Vaccin Covid-19 : un premier point sur les effets secondaires en France

·2 min de lecture

Alors seules quelques centaines de personnes ont reçu le vaccin BioNTech-Pfizer en France, l'Agence nationale de sécurité du médicament a publié jeudi un premier bilan sur le suivi d'éventuels effets secondaires graves ou non anticipés. 

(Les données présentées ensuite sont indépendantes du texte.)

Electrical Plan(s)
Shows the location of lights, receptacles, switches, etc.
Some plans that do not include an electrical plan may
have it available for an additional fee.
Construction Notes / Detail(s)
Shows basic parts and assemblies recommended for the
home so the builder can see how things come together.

«Aucun effet indésirable grave et/ou inattendu n’a été observé après ces premiers jours» : après le début de la campagne de vaccination en France, l'Agence nationale de sécurité du médicament (ANSM) a publié jeudi un premier bilan du suivi des effets secondaires du vaccin de BioNTech-Pfizer, baptisé Comirnaty. «Dans le cadre du dispositif de surveillance renforcée des vaccins contre la Covid-19, l’ANSM en lien avec les Centres Régionaux de Pharmacovigilance (CRPV) a suivi étroitement les premières vaccinations qui ont eu lieu en France avec le vaccin Comirnaty de Pfizer-BioNTech. Les CRPV sont en contact régulier avec l’ensemble des Ehpad et des Unités de soins de longue durée (USLD). Ces échanges ont pour objectif d’accompagner ces établissements dans la surveillance des effets indésirables, notamment pour faciliter la remontée immédiate des effets indésirables graves et/ou inattendus qui pourraient survenir», détaille le communiqué publié par l'institution.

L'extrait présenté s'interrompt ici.